**DOCUMENT SEGMENT**

LOGARITHMIC class-attribute instance-attribute
LOGARITHMIC = 2

Test 0, 1, 2, ..., 10, 20, ..., 100, 200, ..., 1000, 2000, ... edges.

Node dataclass

Node(name: str, module_name: str, layer: int, head_idx: Optional[int] = None, head_dim: Optional[int] = None, weight: Optional[str] = None, weight_head_dim: Optional[int] = None)

A node in the computational graph of the model used for ablation.

Parameters:

Name Type Description Default
name str

The name of the node.

required
module_name str

The name of the PyTorch module in the model that the node is in. Modules can have multiple nodes, for example, the multi-head attention module in a transformer model has a node for each head.

required
layer int

The layer of the model that the node is in. Transformer blocks count as 2 layers (one for the attention layer and one for the MLP layer) because we want to connect nodes in the attention layer to nodes in the subsequent MLP layer.

required
head_idx Optional[int]

The index of the head in the multi-head attention module that the node is in.

None
head_dim Optional[int]

The dimension of the head in the multi-head attention layer that the node is in.

None
weight Optional[str]

The name of the weight in the module that corresponds to the node. Not currently used, but could be used by a circuit finding algorithm.

None
weight_head_dim Optional[int]

The dimension of the head in the weight tensor that corresponds to the node. Not currently used, but could be used by a circuit finding algorithm.

None
Functions
module
module(model: Any) -> PatchWrapper

Get the PatchWrapper for this node.

Parameters:

Name Type Description Default
model Any

The model that the node is in.

required

Returns:

Type Description
PatchWrapper

The PatchWrapper for this node.

Source code in auto_circuit/types.py
def module(self, model: Any) -> PatchWrapper:
    """
    Get the [`PatchWrapper`][auto_circuit.utils.patch_wrapper.PatchWrapper] for this
    node.

    Args:
        model: The model that the node is in.

    Returns:
        The `PatchWrapper` for this node.
    """
    patch_wrapper = module_by_name(model, self.module_name)

**DATASET EXTRACT**
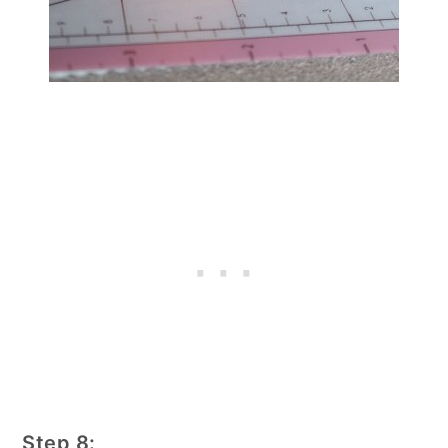
Step 8:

**WHAT YOU WILL DO**
**A)** In the auto_circuit documentation, rewrite everything from "The index of" down to "layer that the node is in.", putting "size" in place of "dimension".
**B)** Answer these questions using the auto_circuit documentation:
(i) What value is LOGARITHMIC set to?
(ii) How many layers does a Transformer block count as?
(iii) Which file holds the source code for the module function?

**ANSWERS GIVEN**
**A)**
The index of the head in the multi-head attention module that the node is in.

None
head_dim Optional[int]

The size of the head in the multi-head attention layer that the node is in.

**B)**
(i) 2
(ii) 2 layers: one for the attention layer and one for the MLP layer.
(iii) auto_circuit/types.py